En revanche, prétendre ne pas avoir vu le feu rouge ou invoquer une distraction momentanée ne constitue pas un motif juridiquement recevable. Le juge n’a aucun pouvoir pour exonérer un conducteur qui reconnaît implicitement l’infraction sans en justifier les circonstances exceptionnelles.
Se faire accompagner : quand et pourquoi faire appel à un professionnel
Pour une simple amende forfaitaire de 135 euros, l’assistance d’un avocat peut sembler disproportionnée. C’est souvent vrai pour les dossiers sans complexité particulière. Mais dès que la situation implique un risque sérieux sur le permis de conduire, un antécédent de récidive ou une contestation d’envergure, un conseil juridique devient utile.
Des plateformes spécialisées permettent aujourd’hui d’obtenir une première analyse de son dossier à moindre coût. Les conducteurs qui souhaitent un accompagnement structuré peuvent se tourner vers des services comme Appui Juridique, qui propose une assistance en droit routier pour évaluer la solidité d’un recours avant de s’engager dans une procédure.
La Préfecture n’est pas l’interlocuteur compétent pour contester une amende forfaitaire. Ce point génère beaucoup de confusion. La contestation passe exclusivement par l’officier du ministère public, puis par le tribunal de police si nécessaire.

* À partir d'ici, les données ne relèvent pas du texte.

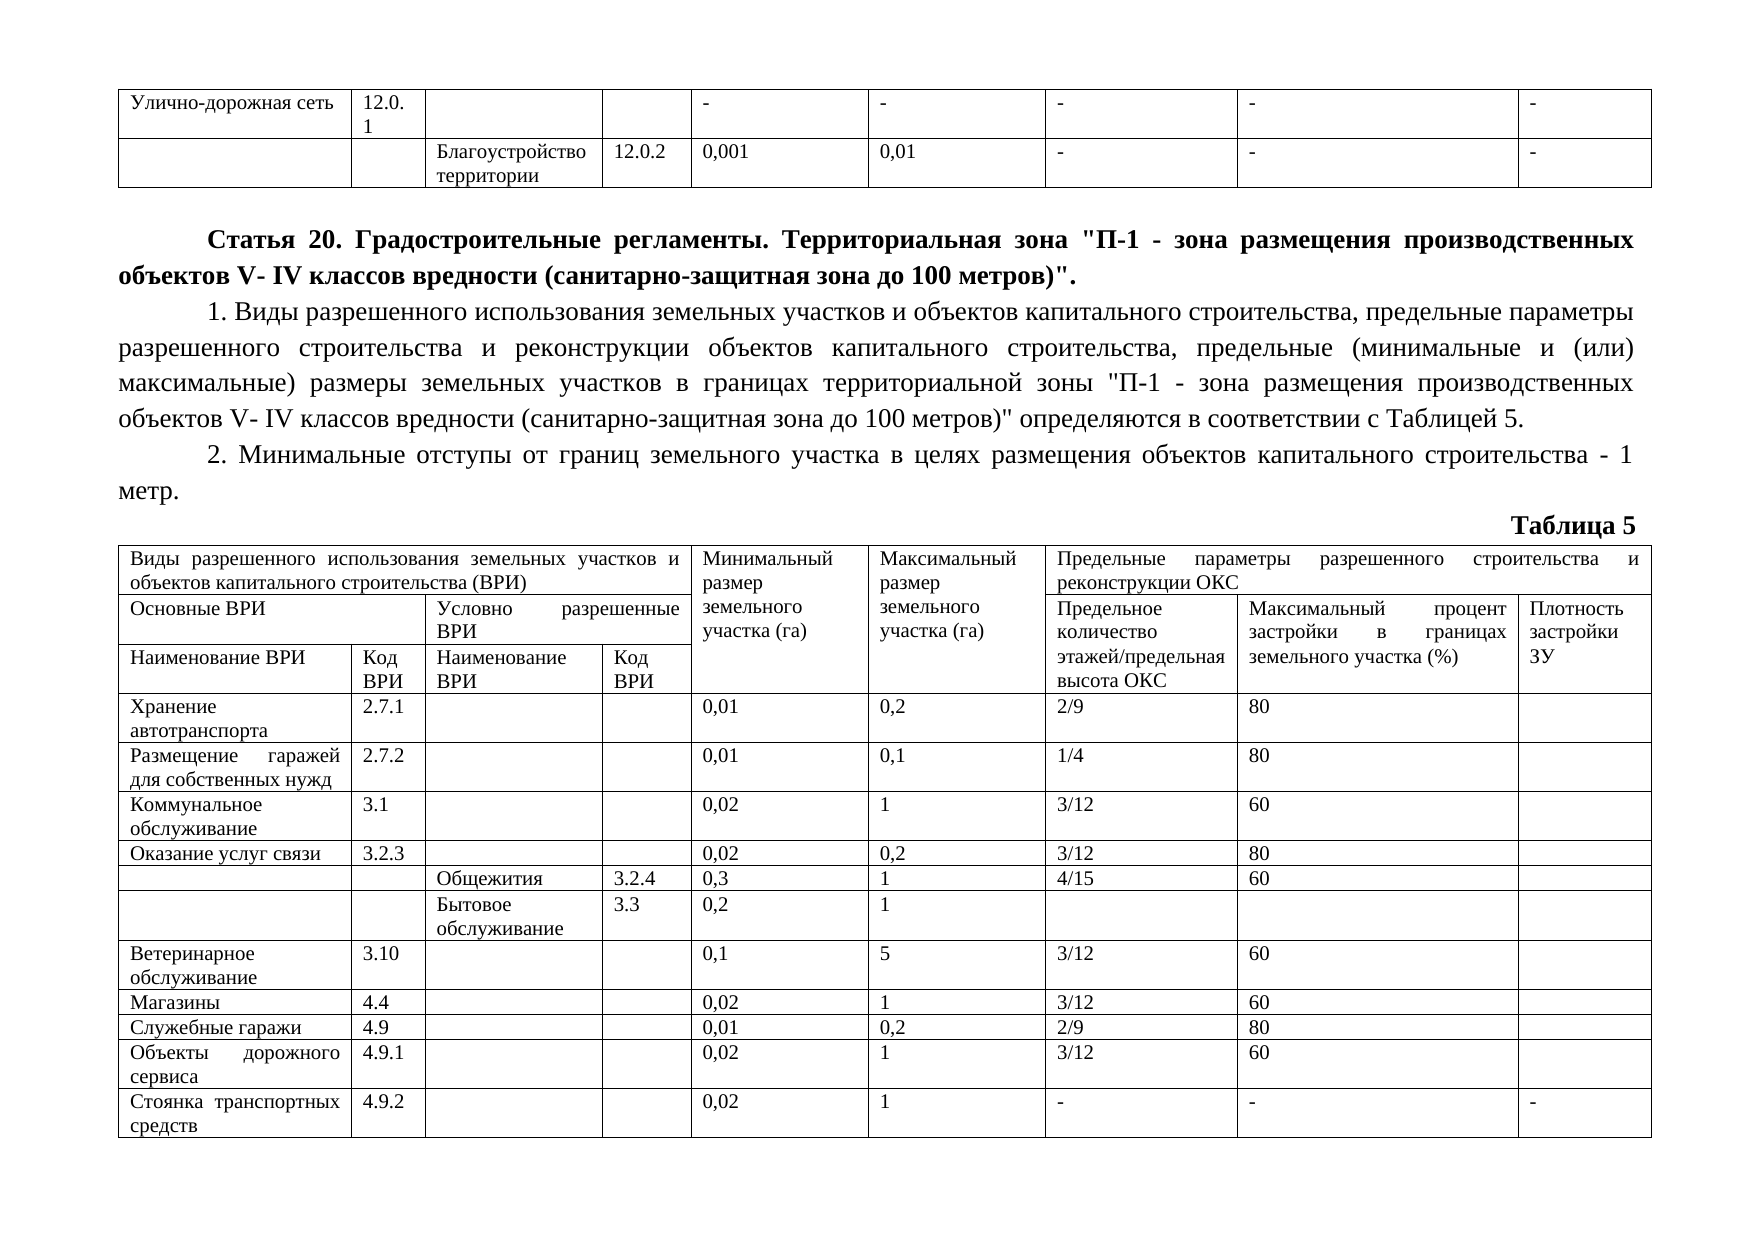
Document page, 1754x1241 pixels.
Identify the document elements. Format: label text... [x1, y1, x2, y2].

table_cell [352, 891, 425, 939]
table_cell 0,02 [692, 990, 868, 1014]
table_cell 1 [869, 1089, 1045, 1137]
table_cell Предельное количество этажей/предельная высота ОКС [1046, 595, 1237, 693]
table_cell 60 [1238, 990, 1518, 1014]
table_cell [1519, 891, 1651, 939]
table_cell 0,01 [692, 1015, 868, 1039]
table_cell 3/12 [1046, 792, 1237, 840]
table_cell 0,2 [869, 1015, 1045, 1039]
table_header Максимальный размер земельного участка (га) [869, 546, 1045, 693]
table_cell - [1046, 1089, 1237, 1137]
table_cell 4.9.1 [352, 1040, 425, 1088]
table_cell 1 [869, 891, 1045, 939]
table_cell [426, 694, 602, 742]
table_cell 0,1 [869, 743, 1045, 791]
table_cell [603, 841, 691, 865]
table_cell Основные ВРИ [119, 595, 425, 643]
table_cell [426, 1040, 602, 1088]
table_cell 3.10 [352, 941, 425, 989]
table_cell Размещение гаражей для собственных нужд [119, 743, 351, 791]
table_cell Ветеринарное обслуживание [119, 941, 351, 989]
table_cell 1/4 [1046, 743, 1237, 791]
table_cell 0,02 [692, 841, 868, 865]
table_cell [352, 139, 425, 187]
table_cell 0,2 [692, 891, 868, 939]
table_cell - [1519, 90, 1651, 138]
table_cell [119, 866, 351, 890]
table_cell [1519, 792, 1651, 840]
table_cell - [869, 90, 1045, 138]
table_cell Код ВРИ [352, 645, 425, 693]
table_cell 12.0.2 [603, 139, 691, 187]
table_cell [1519, 866, 1651, 890]
table_cell - [1238, 1089, 1518, 1137]
table_cell [426, 990, 602, 1014]
table_cell 2/9 [1046, 694, 1237, 742]
table_cell 3/12 [1046, 990, 1237, 1014]
table_cell [119, 139, 351, 187]
table_cell [1519, 694, 1651, 742]
table_cell - [1519, 139, 1651, 187]
table_cell Условно разрешенные ВРИ [426, 595, 691, 643]
table_cell Общежития [426, 866, 602, 890]
table_cell 0,2 [869, 841, 1045, 865]
table_cell [1519, 1040, 1651, 1088]
table_cell - [1046, 90, 1237, 138]
table_cell [1046, 891, 1237, 939]
table_cell [603, 990, 691, 1014]
table_header Минимальный размер земельного участка (га) [692, 546, 868, 693]
table_cell Служебные гаражи [119, 1015, 351, 1039]
table_cell 3/12 [1046, 1040, 1237, 1088]
table_cell 80 [1238, 1015, 1518, 1039]
table_cell Благоустройство территории [426, 139, 602, 187]
table_cell 0,02 [692, 1040, 868, 1088]
table_cell [426, 941, 602, 989]
table_cell 60 [1238, 941, 1518, 989]
table_cell [603, 1015, 691, 1039]
table_cell 2.7.2 [352, 743, 425, 791]
table_cell 2.7.1 [352, 694, 425, 742]
table_cell 0,1 [692, 941, 868, 989]
table_header Виды разрешенного использования земельных участков и объектов капитального строительства (ВРИ) [119, 546, 691, 594]
table_cell 1 [869, 990, 1045, 1014]
table_cell 80 [1238, 841, 1518, 865]
table_cell [603, 792, 691, 840]
table_cell [426, 743, 602, 791]
table_cell [1519, 941, 1651, 989]
table_cell 0,01 [692, 743, 868, 791]
table_cell 0,02 [692, 1089, 868, 1137]
table_cell Наименование ВРИ [119, 645, 351, 693]
table_cell 2/9 [1046, 1015, 1237, 1039]
table_cell 0,2 [869, 694, 1045, 742]
table_cell 1 [869, 1040, 1045, 1088]
table_cell 4.9.2 [352, 1089, 425, 1137]
table_cell Плотность застройки ЗУ [1519, 595, 1651, 693]
table_cell 60 [1238, 866, 1518, 890]
table_cell [1519, 743, 1651, 791]
table_cell [426, 792, 602, 840]
table_cell [603, 1040, 691, 1088]
table_cell 4.4 [352, 990, 425, 1014]
table_cell 60 [1238, 1040, 1518, 1088]
table_cell Оказание услуг связи [119, 841, 351, 865]
table_cell [1519, 841, 1651, 865]
table_cell 1 [869, 866, 1045, 890]
table_cell 0,001 [692, 139, 868, 187]
table_cell 0,01 [692, 694, 868, 742]
table_cell [603, 694, 691, 742]
table_cell [426, 90, 602, 138]
table_cell 80 [1238, 694, 1518, 742]
table_cell 3.2.3 [352, 841, 425, 865]
table_cell 3.3 [603, 891, 691, 939]
table_cell 80 [1238, 743, 1518, 791]
table_cell 0,02 [692, 792, 868, 840]
table_cell Коммунальное обслуживание [119, 792, 351, 840]
table_cell [1519, 1015, 1651, 1039]
table_cell [352, 866, 425, 890]
table_cell 3/12 [1046, 941, 1237, 989]
table_cell Код ВРИ [603, 645, 691, 693]
table_cell [603, 743, 691, 791]
table_cell Магазины [119, 990, 351, 1014]
table_cell 12.0.1 [352, 90, 425, 138]
table_cell - [692, 90, 868, 138]
table_cell [119, 891, 351, 939]
table_cell [1519, 990, 1651, 1014]
table_cell - [1046, 139, 1237, 187]
table_cell [426, 1089, 602, 1137]
list Таблица 5 [118, 509, 1636, 541]
table_cell 0,01 [869, 139, 1045, 187]
table_cell Стоянка транспортных средств [119, 1089, 351, 1137]
table_cell 60 [1238, 792, 1518, 840]
table_cell 3.2.4 [603, 866, 691, 890]
table_cell Объекты дорожного сервиса [119, 1040, 351, 1088]
list 2. Минимальные отступы от границ земельного участка в целях размещения объектов капитального строительства - 1 метр. [118, 438, 1636, 505]
table_cell 1 [869, 792, 1045, 840]
table_cell [426, 1015, 602, 1039]
table_cell - [1238, 139, 1518, 187]
table_cell 4/15 [1046, 866, 1237, 890]
table_cell [603, 1089, 691, 1137]
table_cell Бытовое обслуживание [426, 891, 602, 939]
table_cell [603, 941, 691, 989]
table_cell - [1519, 1089, 1651, 1137]
table_cell Улично-дорожная сеть [119, 90, 351, 138]
table_cell [603, 90, 691, 138]
table_cell Наименование ВРИ [426, 645, 602, 693]
table_cell Максимальный процент застройки в границах земельного участка (%) [1238, 595, 1518, 693]
table_cell 5 [869, 941, 1045, 989]
table_cell 3.1 [352, 792, 425, 840]
table_cell 3/12 [1046, 841, 1237, 865]
list 1. Виды разрешенного использования земельных участков и объектов капитального строительства, предельные параметры разрешенного строительства и реконструкции объектов капитального строительства, предельные (минимальные и (или) максимальные) размеры земельных участков в границах территориальной зоны "П-1 - зона размещения производственных объектов V- IV классов вредности (санитарно-защитная зона до 100 метров)" определяются в соответствии с Таблицей 5. [118, 295, 1636, 433]
table_cell 4.9 [352, 1015, 425, 1039]
table_cell - [1238, 90, 1518, 138]
table_cell [1238, 891, 1518, 939]
table_cell 0,3 [692, 866, 868, 890]
table_cell [426, 841, 602, 865]
list Статья 20. Градостроительные регламенты. Территориальная зона "П-1 - зона размещения производственных объектов V- IV классов вредности (санитарно-защитная зона до 100 метров)". [118, 224, 1636, 291]
table_cell Хранение автотранспорта [119, 694, 351, 742]
table_header Предельные параметры разрешенного строительства и реконструкции ОКС [1046, 546, 1651, 594]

Le Ministère de l’Intérieur publie régulièrement des guides pratiques sur ces procédures, accessibles via le site officiel Service-Public.fr.
Un avocat spécialisé en droit routier apporte une valeur ajoutée précise : il identifie les vices de procédure que le profane ne voit pas, rédige des conclusions structurées et représente son client à l’audience. Son intervention se justifie pleinement lorsque la perte de points peut entraîner une invalidation du permis ou lorsque l’infraction est contestée sur le fond avec des preuves solides à faire valoir.

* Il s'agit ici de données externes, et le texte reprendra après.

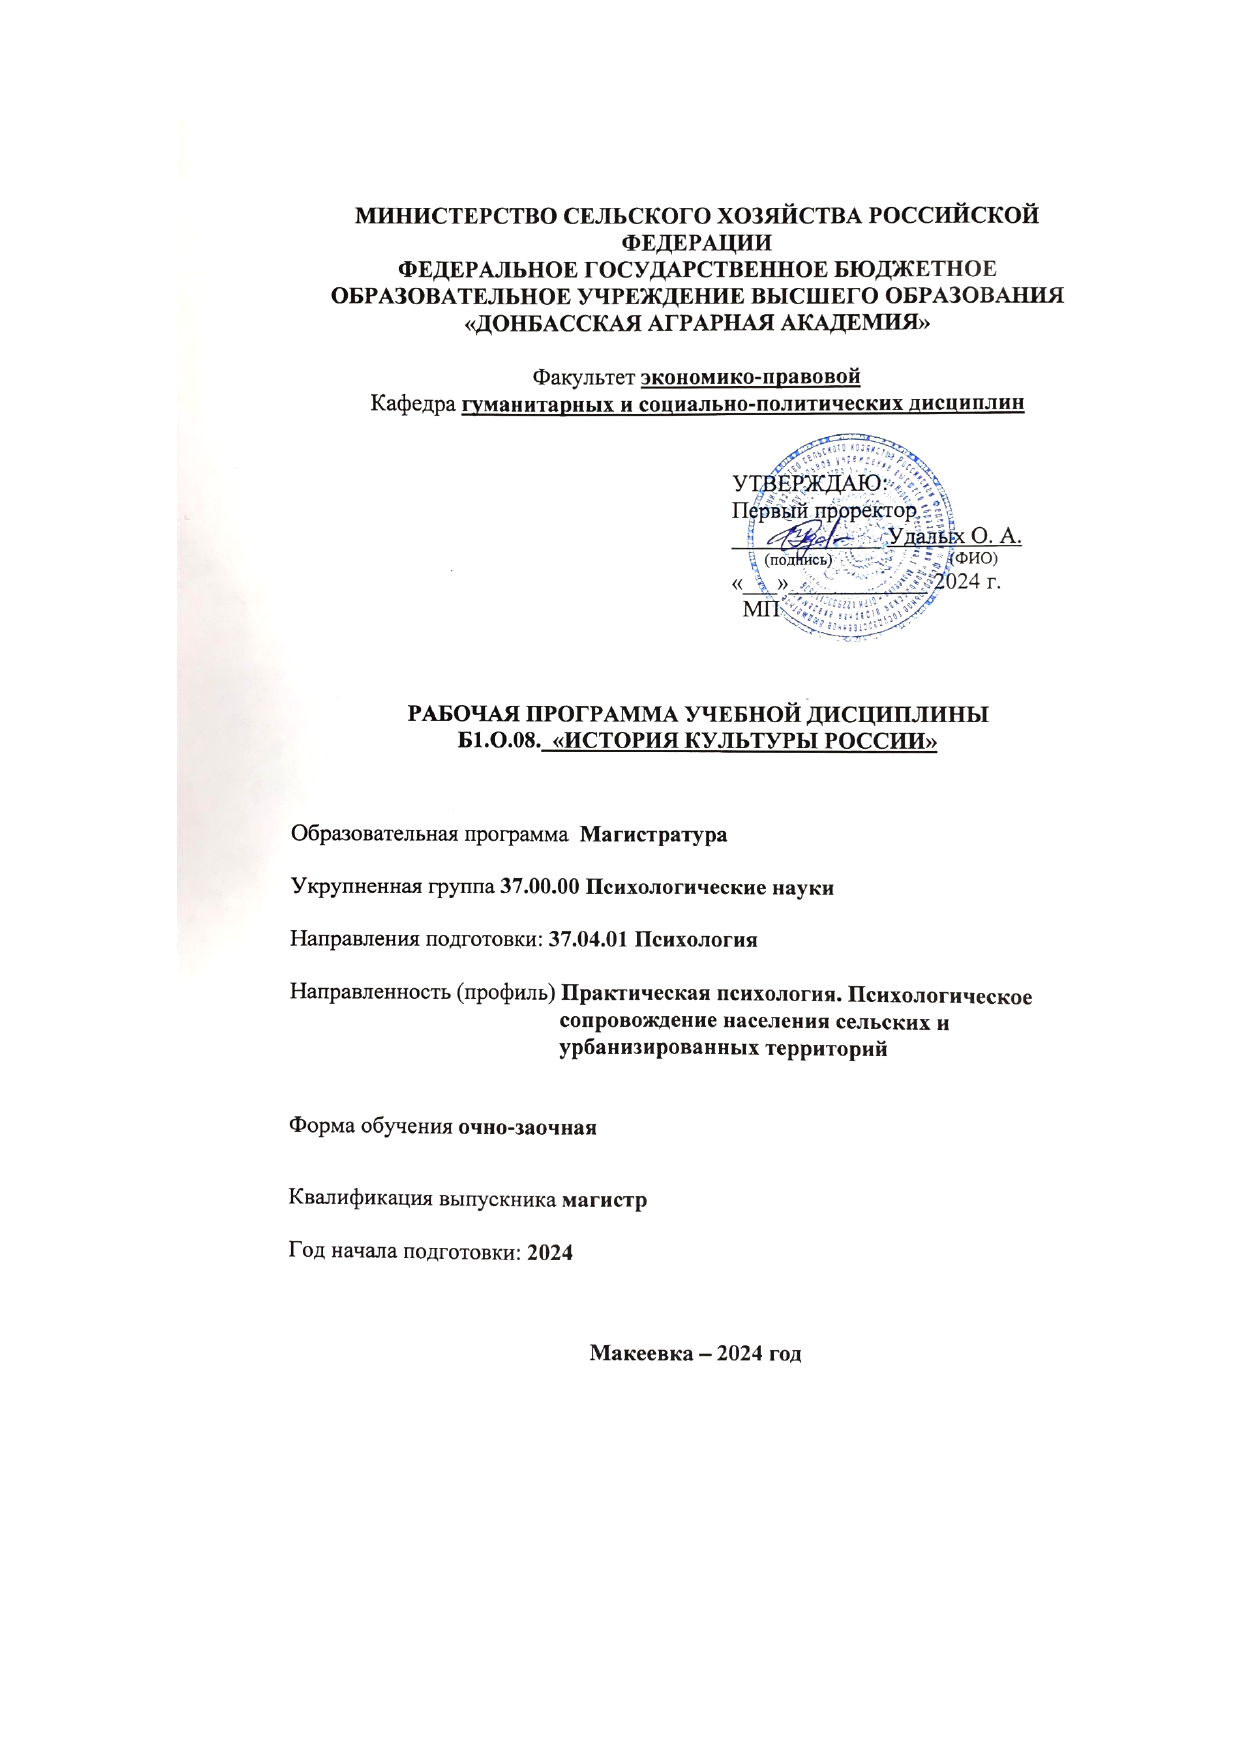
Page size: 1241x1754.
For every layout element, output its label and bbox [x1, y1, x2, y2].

picture [177, 118, 1140, 1473]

Ce que les conducteurs ignorent souvent sur les délais et les recours ultérieurs
Le délai de 45 jours pour contester est un point de départ, pas une garantie de succès immédiat. La procédure peut s’étirer sur plusieurs mois entre le dépôt de la requête, la décision de l’officier du ministère public et l’audience devant le tribunal de police. Pendant toute cette période, aucun retrait de points n’est effectué sur le permis du titulaire, ce qui constitue un avantage non négligeable de la contestation.
Si le tribunal de police rejette la contestation, un appel devant le tribunal correctionnel reste théoriquement possible, mais rarement pertinent pour une contravention de quatrième classe. Le coût de la procédure dépasse généralement le montant de l’amende. Cette réalité économique doit être intégrée dans la décision de contester.
Le relevé d’information intégral du permis de conduire, disponible auprès de la préfecture ou en ligne, permet de connaître son solde de points à tout moment. Consulter ce document avant de décider de contester ou de payer donne une vision claire des enjeux réels. Un conducteur avec 12 points vivra la situation très différemment d’un conducteur qui en possède 4.
Enfin, la récupération de points mérite d’être intégrée dans la stratégie globale. Un stage de sensibilisation à la sécurité routière permet de récupérer jusqu’à 4 points, dans la limite du capital maximum de 12. Cette option, ouverte une fois par an, peut compenser les effets d’une infraction reconnue lorsque la contestation n’a pas abouti.